PROVIDED INFORMATION:
Start of Block

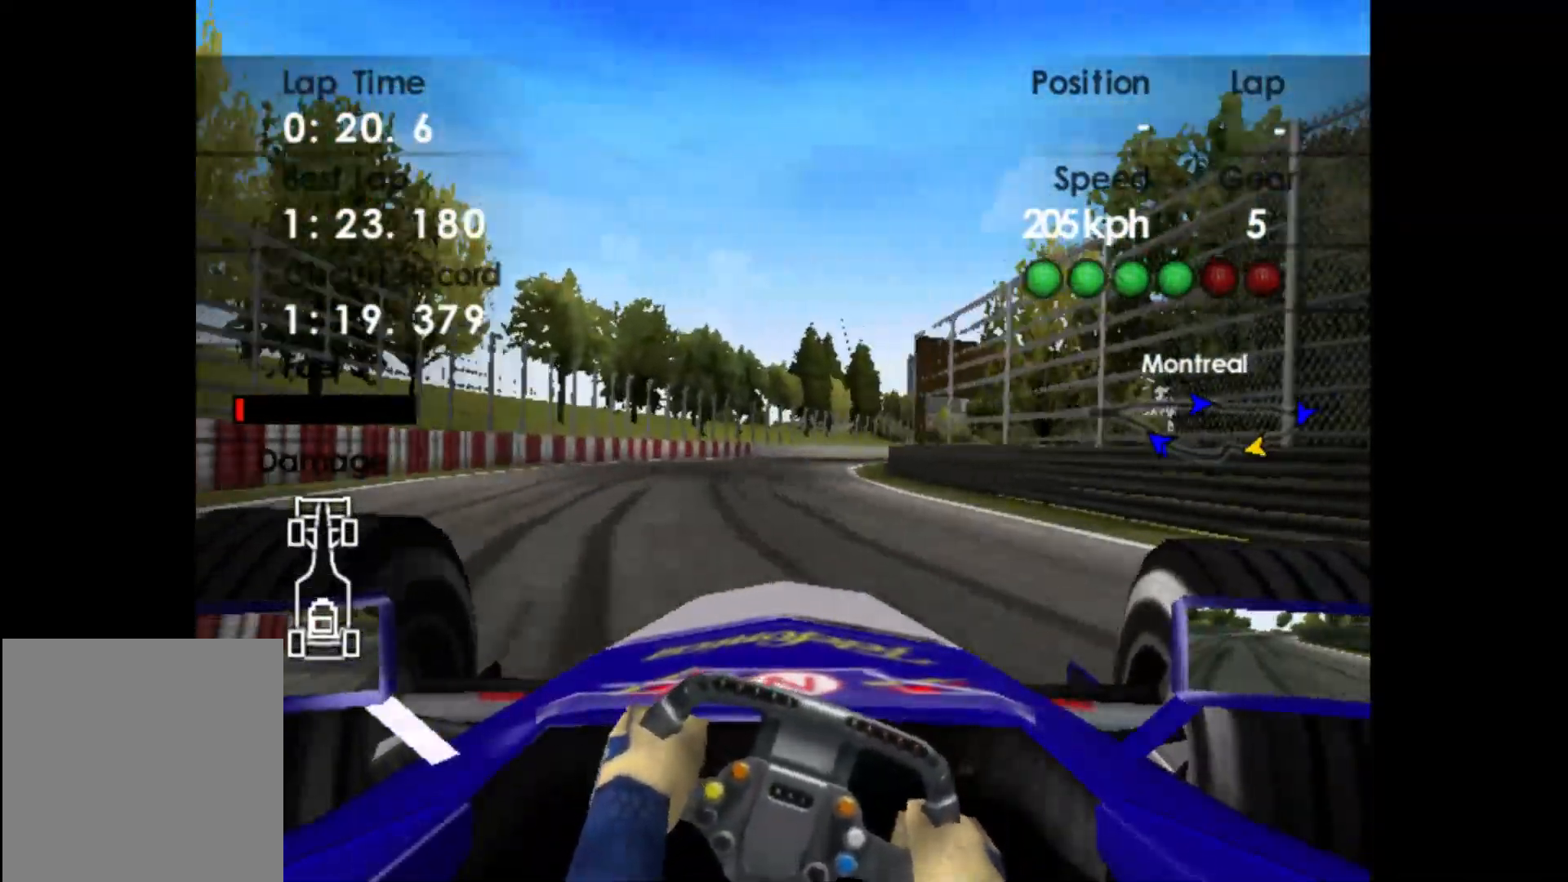
{"buttons": ["R2"], "left_stick": "center", "events": [[150, "left_stick", "center"], [317, "left_stick", "left"], [450, "left_stick", "center"]]}
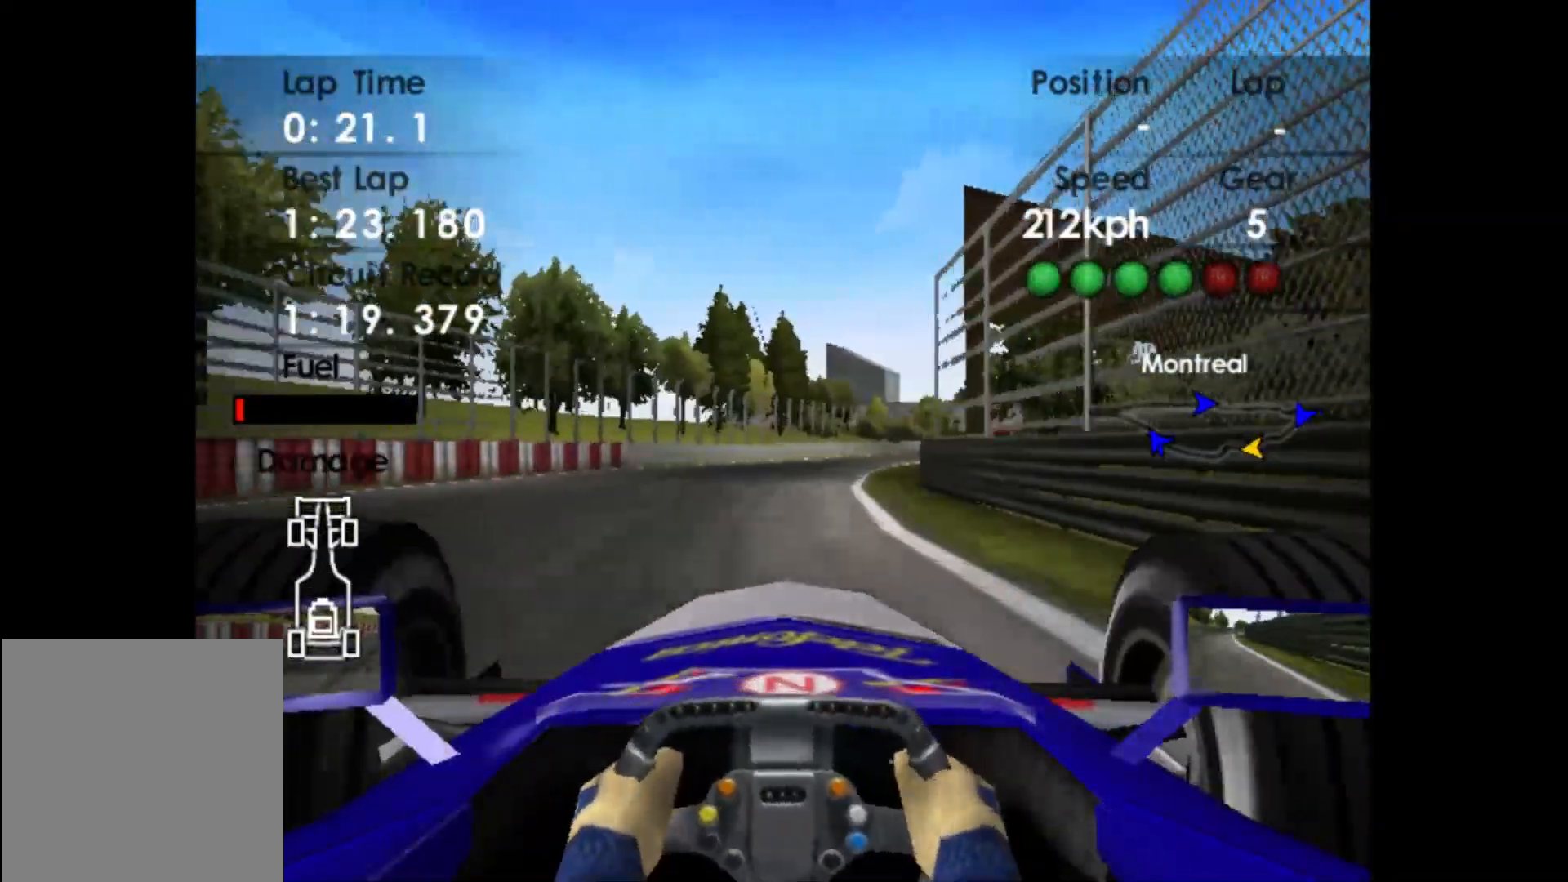
{"buttons": ["R2"], "left_stick": "right", "events": [[100, "left_stick", "right"]]}
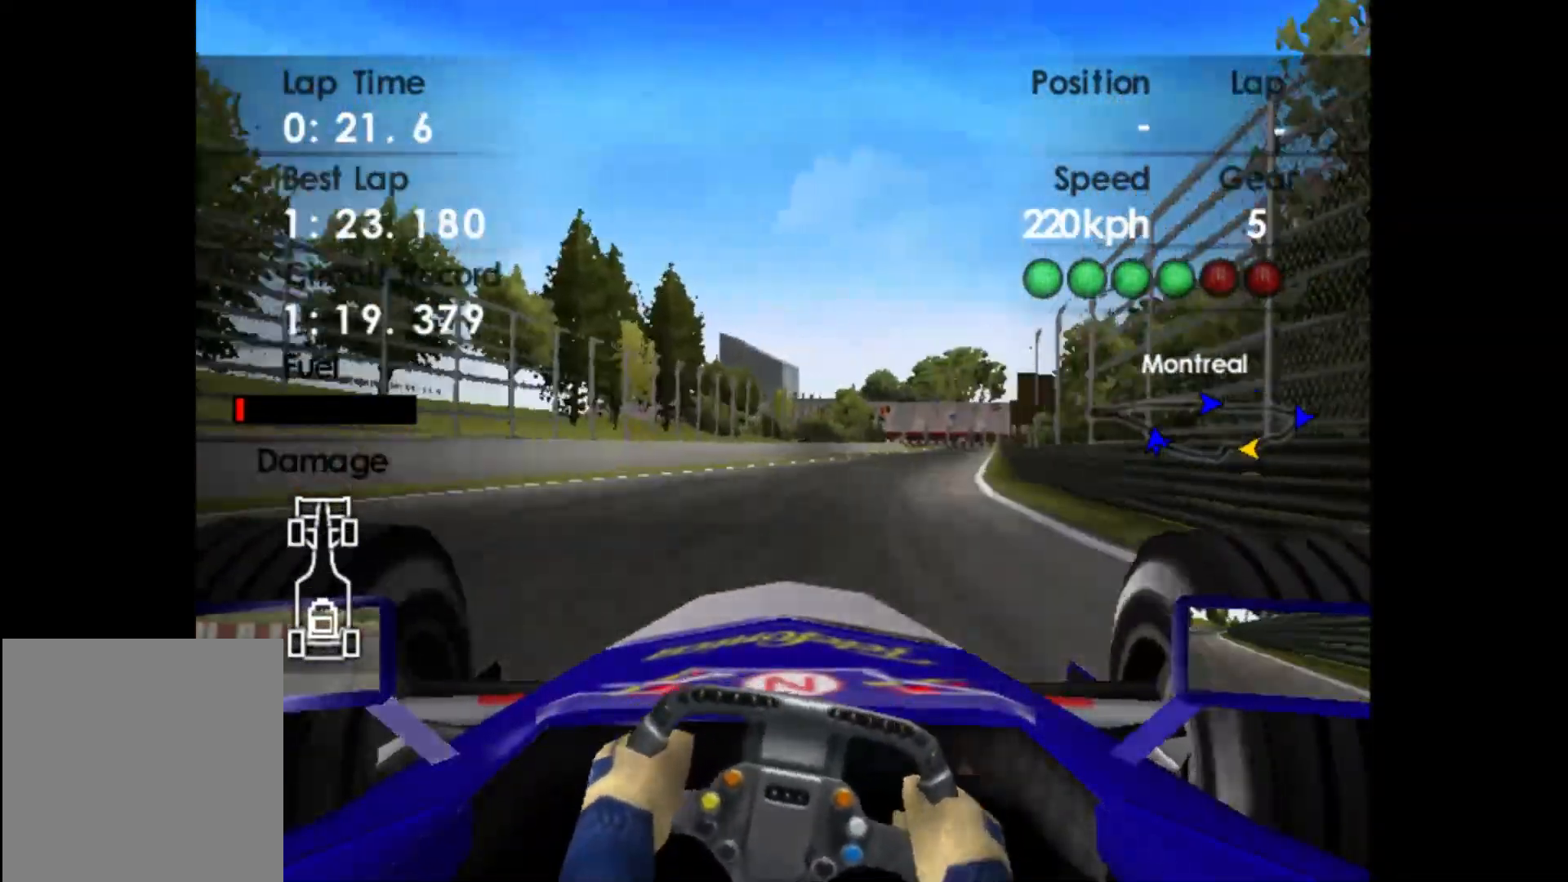
{"buttons": ["R2"], "left_stick": "center", "events": [[350, "left_stick", "center"]]}
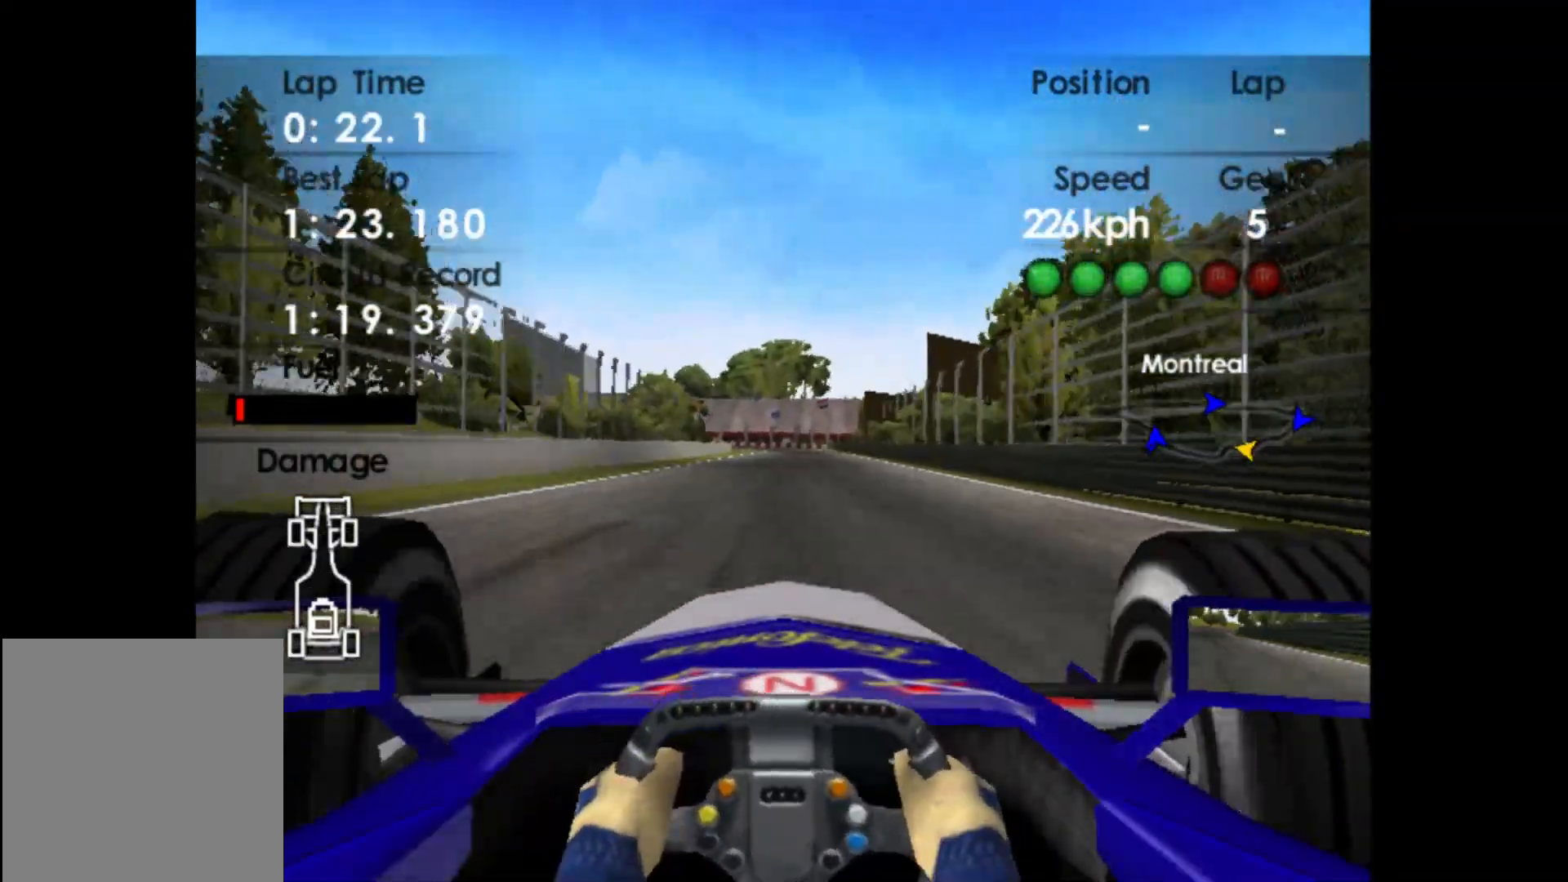
{"buttons": ["R2"], "left_stick": "right", "events": [[317, "left_stick", "right"]]}
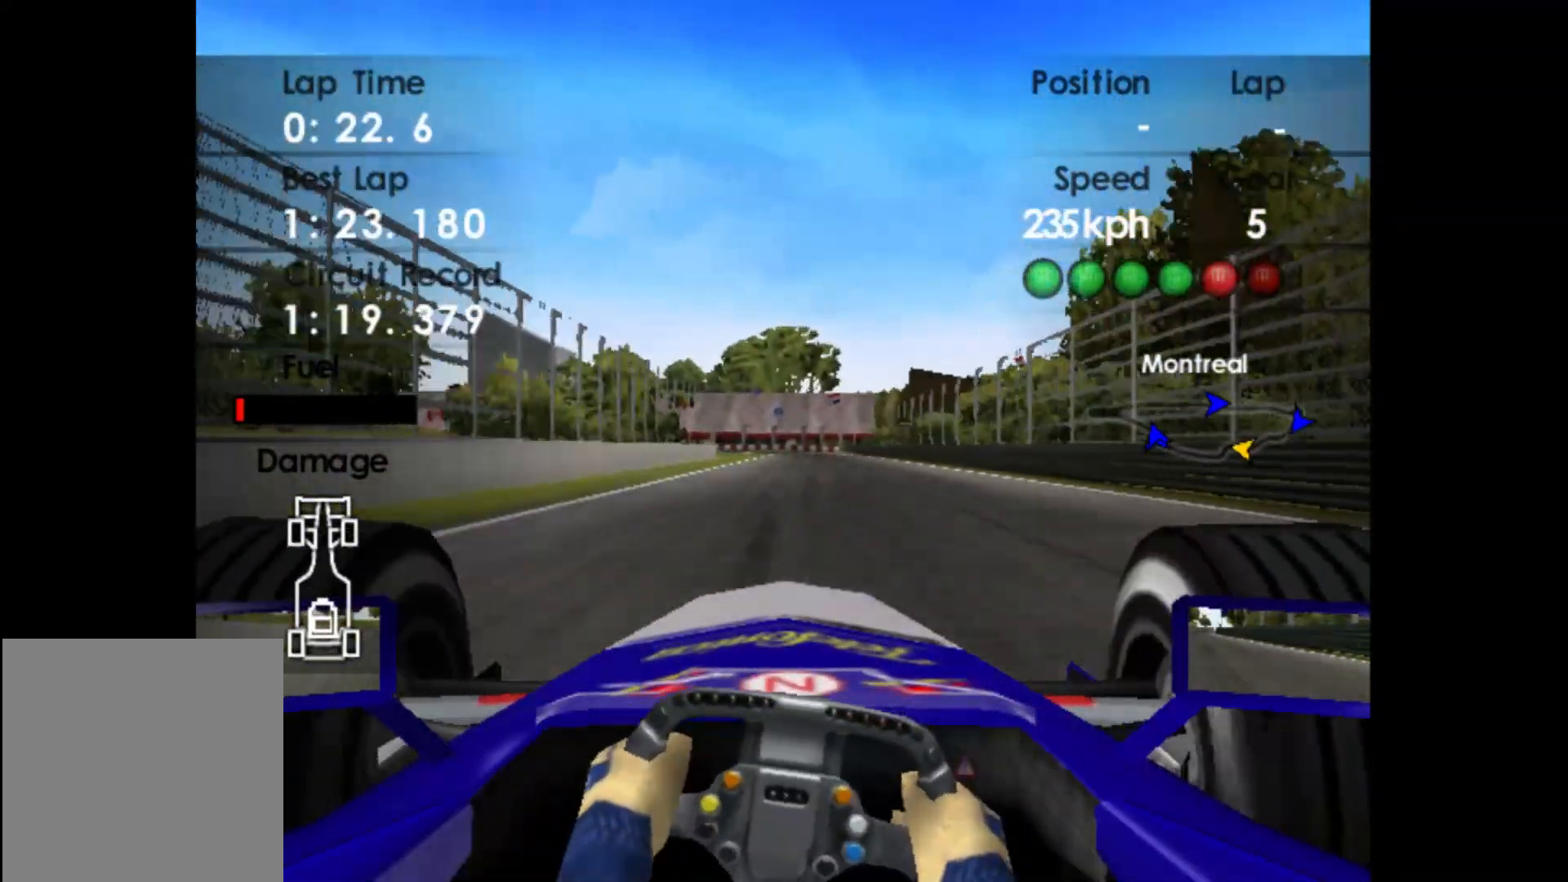
{"buttons": ["R2"], "left_stick": "center", "events": [[417, "left_stick", "center"]]}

End of Block

PROBLEM DESCRIPTION:
Only the lines with the string "right" are wanted; pick them out of the records above and copy them.

EXERCISE ANSWER:
{"buttons": ["R2"], "left_stick": "right", "events": [[100, "left_stick", "right"]]}
{"buttons": ["R2"], "left_stick": "right", "events": [[317, "left_stick", "right"]]}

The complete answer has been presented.